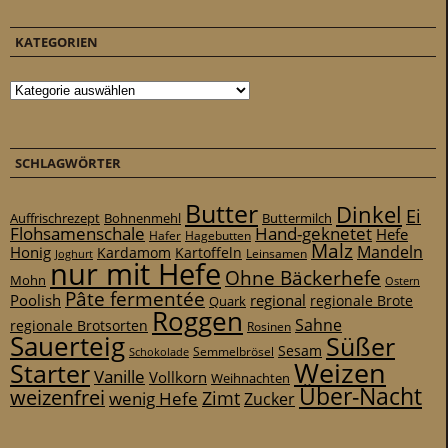
KATEGORIEN
Kategorien
SCHLAGWÖRTER
Butter
Dinkel
Ei
Auffrischrezept
Bohnenmehl
Buttermilch
Flohsamenschale
Hand-geknetet
Hefe
Hafer
Hagebutten
Malz
Mandeln
Honig
Kardamom
Kartoffeln
Leinsamen
Joghurt
nur mit Hefe
Ohne Bäckerhefe
Mohn
Ostern
Pâte fermentée
Poolish
regional
Quark
regionale Brote
Roggen
Sahne
regionale Brotsorten
Rosinen
Sauerteig
Süßer
Sesam
Schokolade
Semmelbrösel
Weizen
Starter
Vanille
Vollkorn
Weihnachten
Über-Nacht
weizenfrei
Zimt
wenig Hefe
Zucker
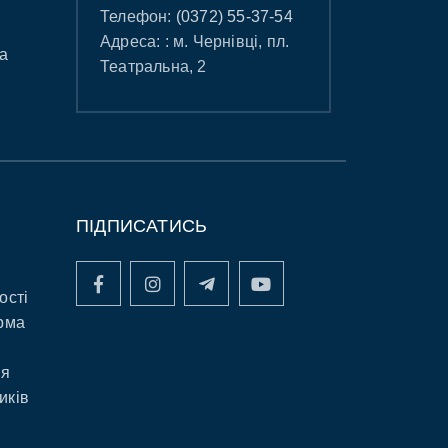
Телефон:
(0372) 55-37-54
Адреса: : м. Чернівці, пл.
а
Театральна, 2
ПІДПИСАТИСЬ
ості
рма
ня
иків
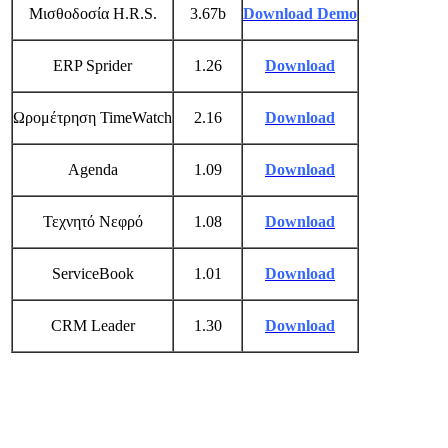
Μισθοδοσία H.R.S.
3.67b
Download Demo
ERP Sprider
1.26
Download
Ωρομέτρηση TimeWatch
2.16
Download
Agenda
1.09
Download
Τεχνητό Νεφρό
1.08
Download
ServiceBook
1.01
Download
CRM Leader
1.30
Download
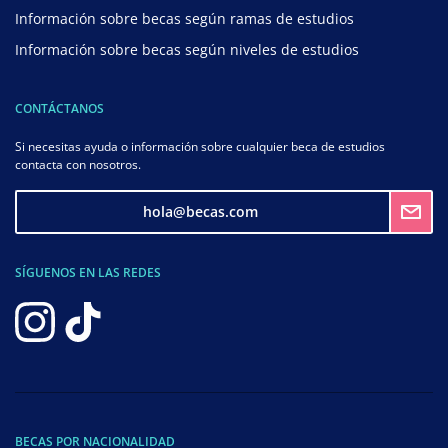
Información sobre becas según ramas de estudios
Información sobre becas según niveles de estudios
CONTÁCTANOS
Si necesitas ayuda o información sobre cualquier beca de estudios
contacta con nosotros.
hola@becas.com
SÍGUENOS EN LAS REDES
BECAS POR NACIONALIDAD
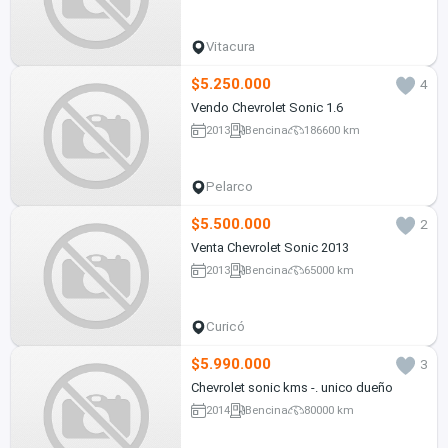
Vitacura
$5.250.000
4
Vendo Chevrolet Sonic 1.6
2013
Bencina
186600 km
Pelarco
$5.500.000
2
Venta Chevrolet Sonic 2013
2013
Bencina
65000 km
Curicó
$5.990.000
3
Chevrolet sonic kms -. unico dueño
2014
Bencina
80000 km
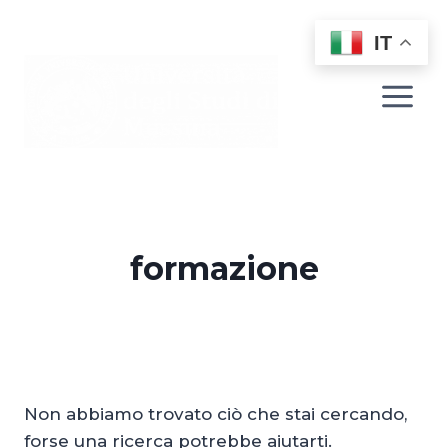
Salta
al
IT
contenuto
formazione
Non abbiamo trovato ciò che stai cercando,
forse una ricerca potrebbe aiutarti.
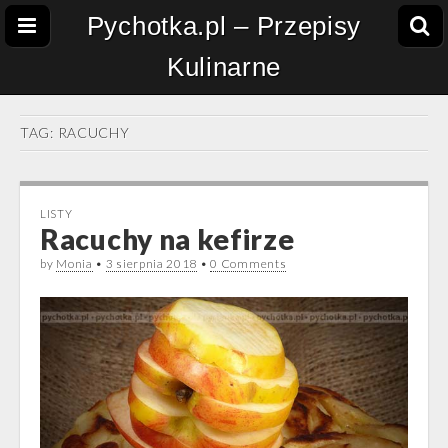
Pychotka.pl – Przepisy
Kulinarne
TAG:
RACUCHY
LISTY
Racuchy na kefirze
by
Monia
•
3 sierpnia 2018
•
0 Comments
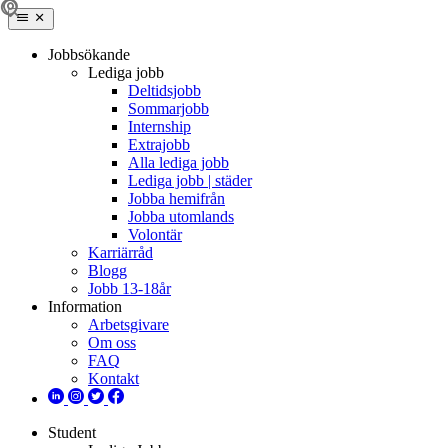
Jobbsökande
Lediga jobb
Deltidsjobb
Sommarjobb
Internship
Extrajobb
Alla lediga jobb
Lediga jobb | städer
Jobba hemifrån
Jobba utomlands
Volontär
Karriärråd
Blogg
Jobb 13-18år
Information
Arbetsgivare
Om oss
FAQ
Kontakt
Student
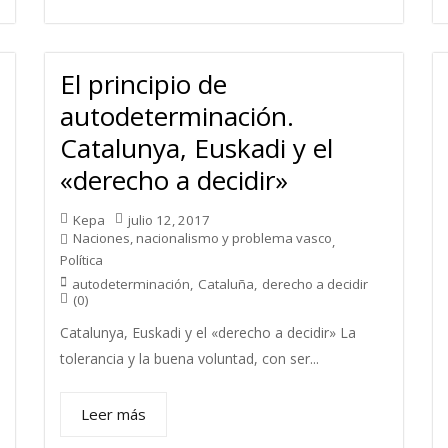
El principio de
autodeterminación.
Catalunya, Euskadi y el
«derecho a decidir»
Kepa
julio 12, 2017
Naciones, nacionalismo y problema vasco
,
Política
autodeterminación
,
Cataluña
,
derecho a decidir
(0)
Catalunya, Euskadi y el «derecho a decidir» La
tolerancia y la buena voluntad, con ser...
Leer más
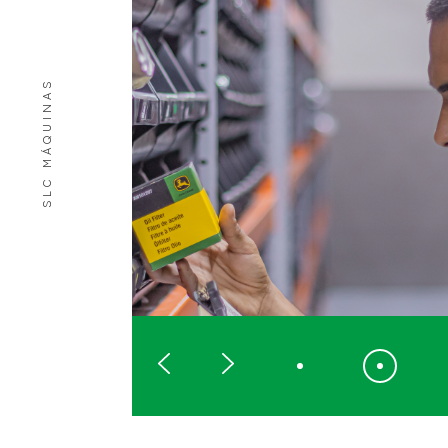
Tipo de incentivo
SLC MÁQUINAS
Fundo da Criança
Fundo do Idoso
PRONON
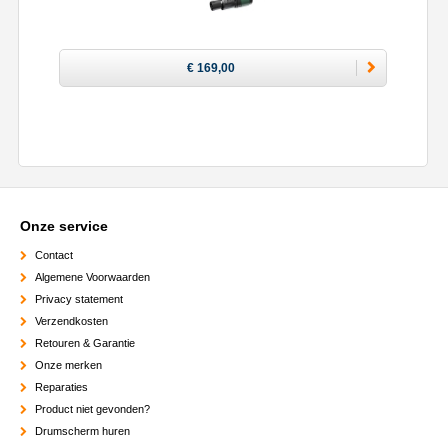
€ 169,00
Onze service
Contact
Algemene Voorwaarden
Privacy statement
Verzendkosten
Retouren & Garantie
Onze merken
Reparaties
Product niet gevonden?
Drumscherm huren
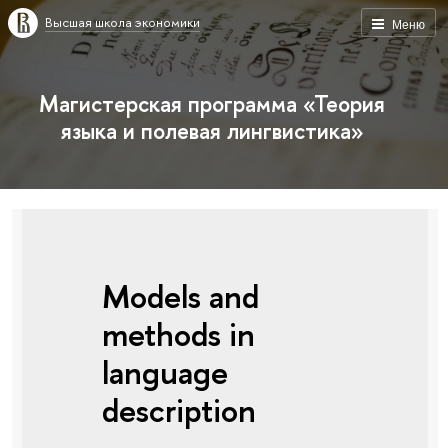
Высшая школа экономики
Меню
Магистерская программа «Теория
языка и полевая лингвистика»
Models and
methods in
language
description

= ACTION ITEM =
Copy out every line of text in the data above, word for word and in the same order, leaving out the pictures.

= TASK OUTPUT =
KATEGORIEN
Kategorien
SCHLAGWÖRTER
Butter
Dinkel
Ei
Auffrischrezept
Bohnenmehl
Buttermilch
Flohsamenschale
Hand-geknetet
Hefe
Hafer
Hagebutten
Malz
Mandeln
Honig
Kardamom
Kartoffeln
Leinsamen
Joghurt
nur mit Hefe
Ohne Bäckerhefe
Mohn
Ostern
Pâte fermentée
Poolish
regional
Quark
regionale Brote
Roggen
Sahne
regionale Brotsorten
Rosinen
Sauerteig
Süßer
Sesam
Schokolade
Semmelbrösel
Weizen
Starter
Vanille
Vollkorn
Weihnachten
Über-Nacht
weizenfrei
Zimt
wenig Hefe
Zucker
Телефон:
(0372) 55-37-54
Адреса: : м. Чернівці, пл.
а
Театральна, 2
ПІДПИСАТИСЬ
ості
рма
ня
иків
Μισθοδοσία H.R.S.
3.67b
Download Demo
ERP Sprider
1.26
Download
Ωρομέτρηση TimeWatch
2.16
Download
Agenda
1.09
Download
Τεχνητό Νεφρό
1.08
Download
ServiceBook
1.01
Download
CRM Leader
1.30
Download
Información sobre becas según ramas de estudios
Información sobre becas según niveles de estudios
CONTÁCTANOS
Si necesitas ayuda o información sobre cualquier beca de estudios
contacta con nosotros.
hola@becas.com
SÍGUENOS EN LAS REDES
BECAS POR NACIONALIDAD
Vitacura
$5.250.000
4
Vendo Chevrolet Sonic 1.6
2013
Bencina
186600 km
Pelarco
$5.500.000
2
Venta Chevrolet Sonic 2013
2013
Bencina
65000 km
Curicó
$5.990.000
3
Chevrolet sonic kms -. unico dueño
2014
Bencina
80000 km
Salta
al
IT
contenuto
formazione
Non abbiamo trovato ciò che stai cercando,
forse una ricerca potrebbe aiutarti.
Pychotka.pl – Przepisy
Kulinarne
TAG:
RACUCHY
LISTY
Racuchy na kefirze
by
Monia
•
3 sierpnia 2018
•
0 Comments
Jobbsökande
Lediga jobb
Deltidsjobb
Sommarjobb
Internship
Extrajobb
Alla lediga jobb
Lediga jobb | städer
Jobba hemifrån
Jobba utomlands
Volontär
Karriärråd
Blogg
Jobb 13-18år
Information
Arbetsgivare
Om oss
FAQ
Kontakt
Student
El principio de
autodeterminación.
Catalunya, Euskadi y el
«derecho a decidir»
Kepa
julio 12, 2017
Naciones, nacionalismo y problema vasco
,
Política
autodeterminación
,
Cataluña
,
derecho a decidir
(0)
Catalunya, Euskadi y el «derecho a decidir» La
tolerancia y la buena voluntad, con ser...
Leer más
Tipo de incentivo
SLC MÁQUINAS
Fundo da Criança
Fundo do Idoso
PRONON
€ 169,00
Onze service
Contact
Algemene Voorwaarden
Privacy statement
Verzendkosten
Retouren & Garantie
Onze merken
Reparaties
Product niet gevonden?
Drumscherm huren
Высшая школа экономики
Меню
Магистерская программа «Теория
языка и полевая лингвистика»
Models and
methods in
language
description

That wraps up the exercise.